Especially with most of them defaulting to 80MHz on 5GHz and many of those defaulting away from UNII-2. which leaves 4 non-overlapping channels (with one of them giving trouble with a lot of devices). We're right back to where we were in 2.4. Even worse, I think, since wifi is more ubiquitous.
So if I'm reading this right... wired Internet providers are against this due to home Wi-Fi Internet speeds and phone providers are for this for mobile speeds/bandwidth?
I don't know how I feel about this as I currently have T-Mobile home Internet and it's not the best experience... but it mostly works and it's cheaper than my previous cable provider. However, home Wi-Fi really needs 6 GHz for future IoT devices.
But I am definitely against it because Ted Cruz is for it. He obviously is getting paid/bribed by the telecoms... and he sucks.
Eh, IoT devices typically use 2.4ghz, or even 933mhz...
Yeah IoT devices don't need bandwith, they need range (at low powers) and those lower frequencies get them that. 6ghz wifi has pretty small range and is awful for IoT stuff.
I kinda meant for like future products when AR and VR combine with IoT products, but if those can work on lower ranges with those 6 Ghz devices, then great... but VR and AR will definitely need 6 GHz to be more useful.
I thought wifi was on 2.4ghz, and the new ones were on 5ghz?
Current generation wifi 6E and 7 add 6Ghz which offers substantially more bandwidth / speed.
Wifi 7 also allows devices to use 2.4/5/6Ghz at the same time instead of just hard switching between them.
Would be a major setback since 6Ghz allows devices to easily hit Gigabit speeds wirelessly.
Yeah, I've got Wifi 7 set up and it's awesome. I've got a single access point, and I get full gigabit in my office with line of sight, and it auto switches to 5GHz or 2.4GHz when I move too far away. It's also great for apartments since it's more easily blocked by walls, there's way less interference from neighbors.

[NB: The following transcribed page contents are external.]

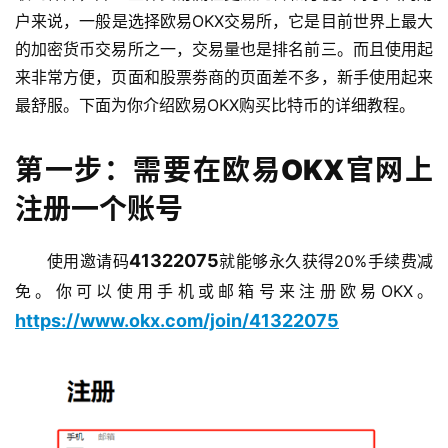
户来说，一般是选择欧易OKX交易所，它是目前世界上最大
的加密货币交易所之一，交易量也是排名前三。而且使用起
来非常方便，页面和股票劵商的页面差不多，新手使用起来
最舒服。下面为你介绍欧易OKX购买比特币的详细教程。
第一步：需要在欧易OKX官网上
注册一个账号
41322075
使用邀请码
就能够永久获得20%手续费减
免。你可以使用手机或邮箱号来注册欧易OKX。
https://www.okx.com/join/41322075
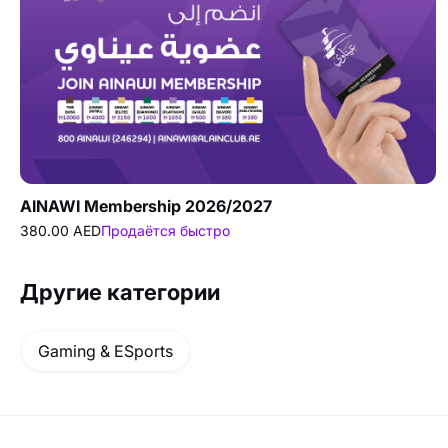
AINAWI Membership 2026/2027
380.00 AED
Продаётся быстро
Другие категории
Gaming & ESports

802.11a is over 20 years old, fortunately this law isn't talking about shutting down existing routers. the 6 GHZ is the next frontier to expand to, the military already owns the 7 GHZ spectrum... So the 6 GHZ is the one that can be expanded into. Of which origionally was planned to be made for the next generation of wifi... but now is going to be sold off to phone providers to use in the next generation of mobile networks.
So in short, our existing routers will continue to work as designed, but future routers will not be making any leaps forward.

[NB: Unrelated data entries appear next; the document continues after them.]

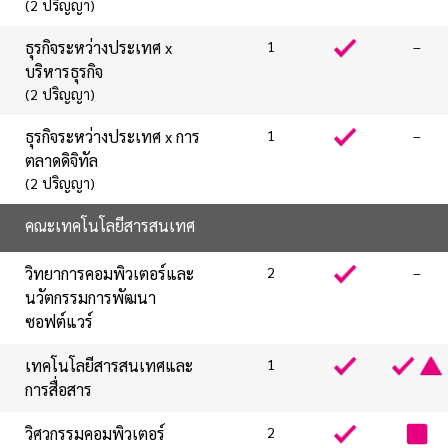
(2 ปริญญา)
ธุรกิจระหว่างประเทศ x
1
–
บริหารธุรกิจ
(2 ปริญญา)
ธุรกิจระหว่างประเทศ x การ
1
–
ตลาดดิจิทัล
(2 ปริญญา)
คณะเทคโนโลยีสารสนเทศ
วิทยาการคอมพิวเตอร์และ
2
–
นวัตกรรมการพัฒนา
ซอฟต์แวร์
เทคโนโลยีสารสนเทศและ
1
การสื่อสาร
วิศวกรรมคอมพิวเตอร์
2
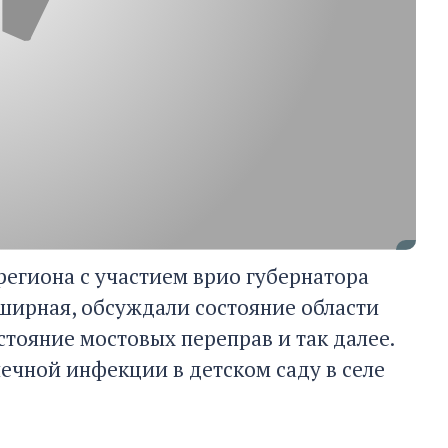
региона с участием врио губернатора
бширная, обсуждали состояние области
стояние мостовых переправ и так далее.
чной инфекции в детском саду в селе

Basically the choice between better faster wireless LANs, is getting killed in favor of better networks for cellphone services... of which the carriers will set the price on.
6GHz compatible devices are already being sold. If your phone is new-ish it likely supports it, and many routers already have it.
This isn’t a “next gen” problem, it’s a “current gen bleeding edge” problem.
802.11a was 5ghz, 802.11b was 2.4ghz. Both developed at the same time.
802.11g was 2.4ghz and extended b since 2.4 took off faster than 5ghz in the market.
Since g, n onwards has been used across both bands.
Since 802.11ax we now have 6ghz.
WiFi is on all three bands. It's not so much what's newer vs older. Newer devices tend to support 2.4, 5, and 6 and switch between them based on quality of signal and support by the WiFi network. Higher frequencies like 5 and 6GHz are generally better because there's less interference.
Cheaper devices tend to only support 2.4GHz
Nah wifi was actually originally on 5GHz spectrum, with 802.11a. It came out shortly before 802.11b, which used 2.4GHz, and was objectively better...but component shortages for 802.11a devices made the inferior 802.11b more successful on the market.
Then in 2009, after 802.11b and 802.11g came 802.11n, which used the 5GHz spectrum, and introduced dual-band routers to consumers.
Most recently, 6GHz got allocated with the advent of Wifi 6E and Wifi 7.